A former administrator for the state House Republican Caucus had hoped to put child-porn charges behind him.
Rory Koch -- who was running for Ramsey County commissioner while under investigation for possessing child pornography -- went to court on Friday trying to get his case dismissed. Instead, he learned that the state plans to file more charges against him.
Judge Edward Wilson rejected the defense contention that simply viewing video files does not constitute possession, and he set the matter for trial for late February.
Koch, 39, served as a committee administrator for the Minnesota House Republican Caucus when charged last March with 12 counts of possessing child pornography. He's since lost his job.
Not only is he charged this week in Ramsey County District Court with those 12 counts of possession of child pornography, but prosecutor Karen Kugler said she's now deciding how many more counts to file against him next week.
She could file up to 56 more counts because there were a total of 68 images allegedly found on his computer, though prosecutors typically don't file a count for every single image found.
The charges filed on March 1 came long after investigators seized two Dell computer towers from Koch's St. Paul apartment in September 2010 and began their forensic probes of his computer use.
A criminal complaint alleges that he possessed pornography of naked, prepubscent boys and girls showing their genitalia and sometimes in sexually suggestive positions.
When charged, Koch was a candidate for a seat on the Ramsey County Board, and he went on to receive 25 percent of the vote in an unsuccessful bid to unseat Fourth District incumbent Toni Carter.
The child-porn investigation was not public knowledge at the time.
On Friday, Koch's attorney, Timothy Webb, argued that the case should be dismissed because viewing child pornography does not constitute possession under state law.
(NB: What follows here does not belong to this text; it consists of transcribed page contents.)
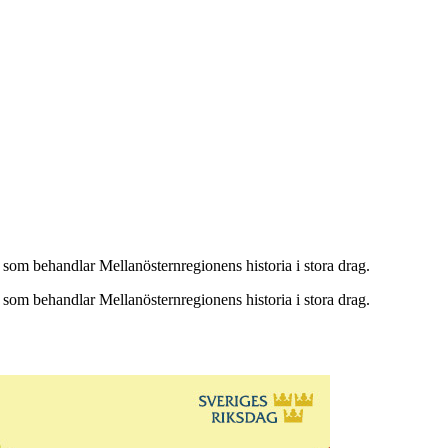
l som behandlar Mellanösternregionens historia i stora drag.
l som behandlar Mellanösternregionens historia i stora drag.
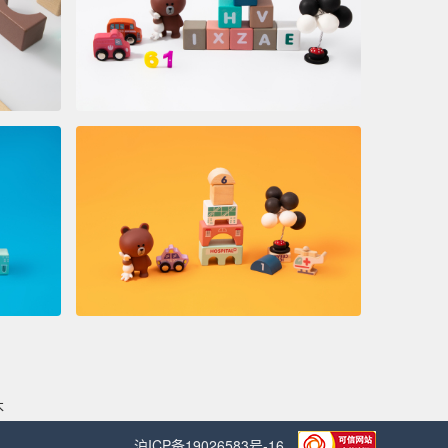
木
沪ICP备19026583号-16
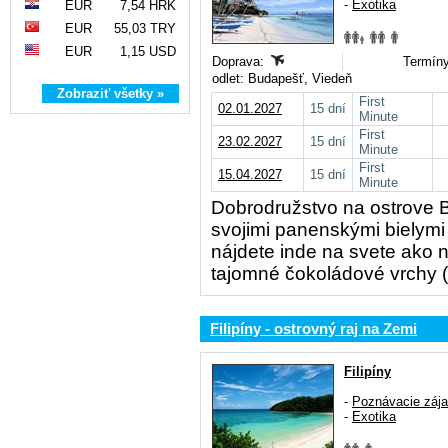
-
Exotika
EUR
7,54 HRK
EUR
55,03 TRY
EUR
1,15 USD
Doprava:
Termíny
odlet: Budapešť, Viedeň
Zobraziť všetky »
First
02.01.2027
15 dní
Minute
First
23.02.2027
15 dní
Minute
First
15.04.2027
15 dní
Minute
Dobrodružstvo na ostrove B
svojimi panenskými bielymi 
nájdete inde na svete ako na
tajomné čokoládové vrchy ( 
Filipíny - ostrovný raj na Zemi
Filipíny
-
Poznávacie záj
-
Exotika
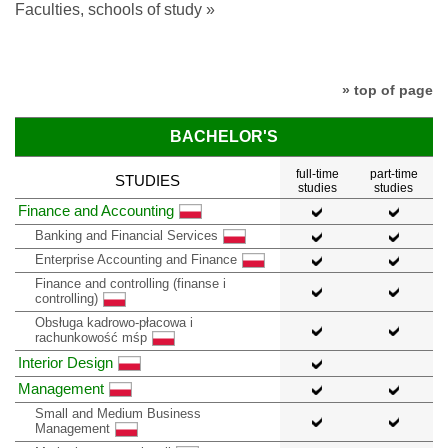
Faculties, schools of study »
» top of page
BACHELOR'S
full-time
part-time
STUDIES
studies
studies
Finance and Accounting
Banking and Financial Services
Enterprise Accounting and Finance
Finance and controlling (finanse i
controlling)
Obsługa kadrowo-płacowa i
rachunkowość mśp
Interior Design
Management
Small and Medium Business
Management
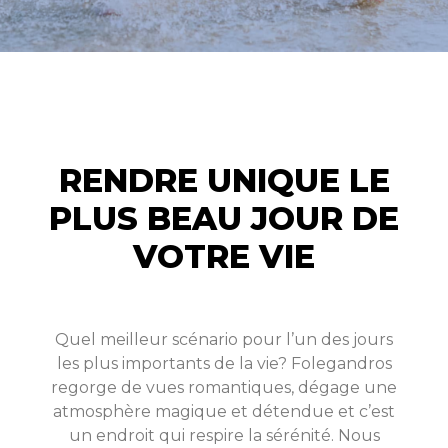
RENDRE UNIQUE LE
PLUS BEAU JOUR DE
VOTRE VIE
Quel meilleur scénario pour l’un des jours
les plus importants de la vie? Folegandros
regorge de vues romantiques, dégage une
atmosphère magique et détendue et c’est
un endroit qui respire la sérénité. Nous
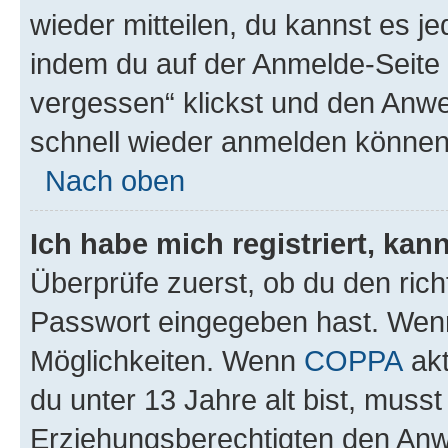
wieder mitteilen, du kannst es 
indem du auf der Anmelde-Seite
vergessen“ klickst und den Anwei
schnell wieder anmelden können
Nach oben
Ich habe mich registriert, ka
Überprüfe zuerst, ob du den ric
Passwort eingegeben hast. Wenn
Möglichkeiten. Wenn
COPPA
akt
du unter 13 Jahre alt bist, musst
Erziehungsberechtigten den Anwe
Webb maintained that Koch didn't share or save the files, which would constitute possession, and that around the country other courts have reached the same conclusion.
Webb said after Koch looked at the images, they were stored temporarily in a cache, which he could not access, and had never been moved to the common area of the computer.
The defense attorney used the analogy of someone walking down a sidewalk and seeing a photo of child porn on a bulletin board. If that person views it but walks on, the person doesn't possess it. But if he or she takes it down and takes it with him or her, that would constitute possession.
The same holds true for images viewed on a computer, Webb said.
The judge noted, however, that the state alleges Koch searched out and possessed files, as well as e-mails he received indicating he was interested in child porn, with wording such as "We love boys" and "male pedos," among others.
The judge also noted that the evidence indicates that not only did Koch send the files to others early on, but also to himself.
The state maintains that the images were found in different parts of the computer, not just the cache, hence the decision to file yet more charges to include images in various parts of the computer.
Kugler, the prosecutor, also pointed to other court decisions that contradicted Webb's argument.
In denying the motion to dismiss, Wilson noted that it was Koch's Internet address that was used to send out child pornography images.
Koch declined to comment on his case.